Picking Obelisk back up, considering it for maybe a capstone (senior) project for school.
I think to fully realize this as a final project, I’ll need to complete the game loop in a satisfying (or at least meaningful way) and most importantly (irt my developing art practice) situate the game. To me this means giving the game some context and deciding how people will be exposed to it. It could mean creating an installation and physical space for the game, or an online presentation. Because of the pandemic, a physical installation would be a lot more complicated. Luckily the first steps of both a physical and online presentation can be similar- if I follow my instinct and imagine a physical computer or installation, I’ll need to 3d model it. So I have some time to decide if that 3d model will live on line or be actually constructed- or begin with one and follow with the other some day.
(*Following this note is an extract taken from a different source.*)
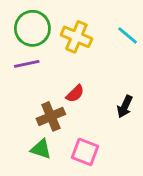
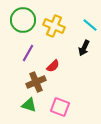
purple line: (27, 64) -> (28, 53), moved, turned -48
black arrow: (125, 106) -> (84, 48), moved

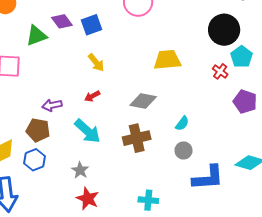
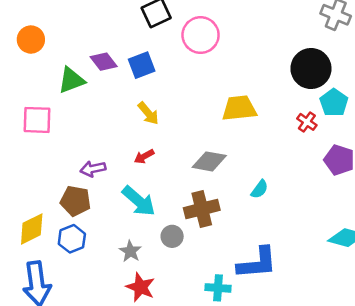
gray circle: (183, 150) -> (172, 236), moved
blue L-shape: (208, 178) -> (257, 263), moved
My initial idea for a physical installation for the game was to house it in a fake atm machine, and maybe even include a receipt printer that would interact with the game somehow. The more I thought about it the more this feels disconnected with the actual game, it’s an afterthought that the game is shoehorned into- if I had started with the atm idea I might have made a game that worked better with the sorts of buttons and display you would see on an atm.
Instead I think it would be better to put the game on a constructed mockup of a computer that would fit with it’s 1-bit mac-like graphics. Working this way I can imagine all sorts of things- a place where that computer would be, “feelies” for the game (a box, maps or novelty gimmicks that would have been included with game discs, a manual)… This is a lot more exciting to me, and it opens itself up to a lot of pre-existing knowledge I have about games of the time, and ideas about alternate histories of games.